Confessions of an Orwellian Oppenheimer
Drunken Predator has one of the smartest descriptions of what I agree are two of the biggest reasons to oppose drones. On one side, he describes “Oppenheimers” who oppose some international uses of drones out of concern for the way they expand the Imperial Presidency.
I’ll call the first group “Oppenheimers,” after a guy who got a good look at a new kind of warfare and spent the rest of his life championing international institutions to make sure it never took place. They feel that remotely-piloted aircraft represent a qualitative shift in the ability of a nation, and a chief executive, to use force. And not a shift for the better.
Oppenheimers think drones will usher in an Imperial presidency. The capitalization there is important, because we’re talking Imperial as in Palpatine at the helm of the Galactic Empire. They fear that through technical means, drones are reducing or eliminating the political impediments to war, and blurring the line about what kind of conflict constitutes war in the first place. (Nobody puts a flag over drone wreckage, let alone puts it on the nightly news.) Oppenheimers also deplore the role that drones play in the larger framework of the Authorization for Use of Military Force, or AUMF, which the Obama administration interprets as giving them clearance to use force (whether under Titles 10 or 50) against al-Qaeda or its affiliates anywhere on the planet.
The first part of his description–the way drones used outside of war zones change the way we wage war–gets at part of what I was trying to describe in my two posts on drones and sovereignty and the nation-state. Drones not only degrade the sovereignty of and therefore the ability to govern in states like Pakistan in dangerous ways, but they shift the relationship between us and our own government, allowing it to wage war relatively free of political limits, which in turn appears to be accompanying and related to fundamental changes in the social compact between the government and the governed.
I’d add two things to DP’s description, though. First, drones are not changing warfare alone. So are our expanded use of special forces (which, so long as they don’t fight in uniforms and fight in countries we’re not at war with, resemble the unprivileged enemy combatants and tactics this war started by targeting) and mercenaries. Those developments all work together to support the same changes in warfare; drones just happen to be the most visible evidence of those developments.
Also, this is not just about the AUMF. As I noted on Twitter, there are reasons to believe some of our drone strikes (and some of our paramilitary activities) are operating at least partially under the September 17, 2001 “Gloves Come Off” Memorandum of Notification, not the AUMF (or, as Stephen Preston suggested recently, an AUMF would be separate and independent from authorities that derived from Article II authority covered in a Finding). At this point, the distinction between Title 10 (military) and Title 50 (intelligence) authorities appears to have become a shell game, giving Presidents two different ways to authorize and approve various activities based on the buy-in from Congress, international sensitivities, the actual targets, and skill sets available. This–plus an urge toward “flexibility” in law enforcement and data sharing in intelligence generally–has made it easy to use tools justified for one target (like al Qaeda) to fight another target (like non-AQ terrorists or drug cartels or leakers).

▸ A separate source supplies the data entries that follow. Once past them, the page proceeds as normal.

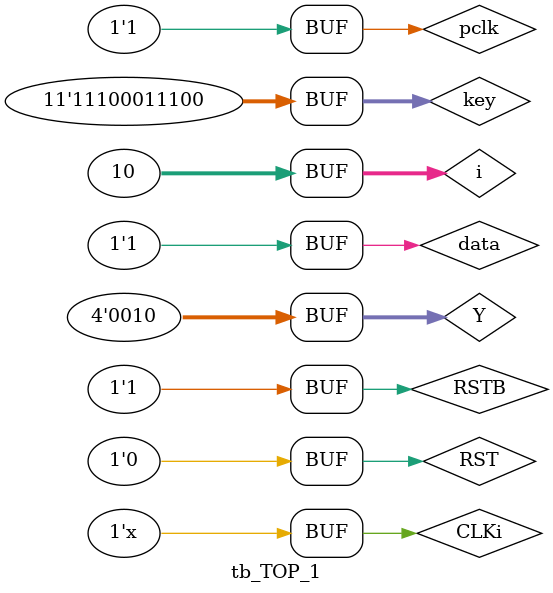
<source format=v>
`timescale 1ns / 1ps


module tb_TOP_1;

	// Inputs
	reg CLKi;
	reg RST;
	reg pclk;
	reg data;

	reg [3:0] Y;

	// Outputs
	wire [7:0] X;
	wire [6:0] keyMatrix;

	wire dataout;
	wire clkout;
	reg [10:0] key;
	integer i;
	
	
	
	// Instantiate the Unit Under Test (UUT)
	
	ps2Top_MSX uut (
    .CLKi(CLKi), 
    .RST(RST), 
    .pclk(pclk), 
    .data(data), 
    .Y(Y), 
    .X(X), 
    .dataout(dataout), 
    .clkout(clkout)
    );

	always #50 CLKi = ~CLKi;
	
	assign RSTB = !RST;
	
	initial begin
		// Initialize Inputs
		CLKi = 0;
		RST = 1;
		pclk = 1;
		data = 1;
		Y = 4'b0010;

		key = 11'h1c | 11'b111_0000_0000;	// A
		

		// Wait 100 ns for global reset to finish
		// A
		#100 RST = 0;
		
		#525	data = 0;
		#250	pclk = 0;	// Start Bit
		
		for (i = 0; i< 10; i=i+1)
		begin
			#500 pclk = 1;
			#250 data = key[i];
			#250 pclk = 0;
		end
		
		#500 pclk = 1;



		// A ! Key Break
		key = 11'hf0 | 11'b111_0000_0000;
		#10_000 ;
		
		data = 0;
		#250	pclk = 0;	// Start Bit
		
		for (i = 0; i< 10; i=i+1)
		begin
			#500 pclk = 1;
			#250 data = key[i];
			#250 pclk = 0;
		end
		
		#500 pclk = 1;
		
		// A ! Key Break
		key = 11'h1C | 11'b111_0000_0000;
		#10_000 ;
		
		data = 0;
		#250	pclk = 0;	// Start Bit
		
		for (i = 0; i< 10; i=i+1)
		begin
			#500 pclk = 1;
			#250 data = key[i];
			#250 pclk = 0;
		end
		
		#500 pclk = 1;
		
		#500 Y=4'h2;

		
		
		

	end
      
endmodule


</source>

The blurring between Title 10 and 50 and domestic intelligence and law enforcement is important when we get to DP’s second group, “Orwells,” who oppose drones because of concern about drones used in domestic surveillance.

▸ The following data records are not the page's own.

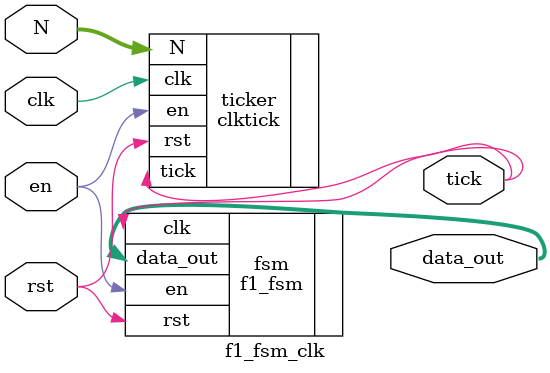
<source format=sv>
module f1_fsm_clk #(
    parameter WIDTH = 16
)(
  // interface signals
  input  logic             clk,      // clock 
  input  logic             rst,      // reset
  input  logic             en,       // enable signal
  input  logic [WIDTH-1:0] N,     	 // clock divided by N+1
  output logic  [7:0] data_out,
  output logic tick
);

    // logic tick;

clktick ticker (
    .clk (clk),
    .rst (rst),
    .en (en),
    .N(N),
    .tick(tick)
);

f1_fsm fsm(
    .rst(rst),
    .en(en),
    .clk(tick),
    .data_out(data_out)
);
endmodule

</source>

Their primary concern about drones is domestic. They see the technological potential for drone surveillance, the interest from law enforcement and government agencies, and the massive aerospace industry primed to meet the demand. While there are often noises made about UAV safety, the primary gripe of Orwells- who can point to an actual passage in 1984 which describes small unmanned aircraft peering through people’s windows- is that drones are vanguards of a pervasive surveillance culture. The police watch you outside with robots, corporations like Facebook and Google parse your user data to better bombard you with ads, and the NSA hoovers up your phone and email communications to feed through a secret counter-terrorism algorithm.
Before I look at two characteristics of DP’s discussion of domestic drones, here’s where he goes with this discussion: he suggests, first of all, that drone opponents use the same stock photos because they most effectively–but inaccurately–generate support for both arguments.
It’s a lot easier to make people uneasy over privacy concerns when you pair the article with pictures of a targeted-killing machine. Same way it’s easier to make people care about collateral damage in Yemen or the Phillipines by being able to say with a straight face, “You may be next.” This line-blurring is inaccurate, widespread, and actively harmful to an informed debate.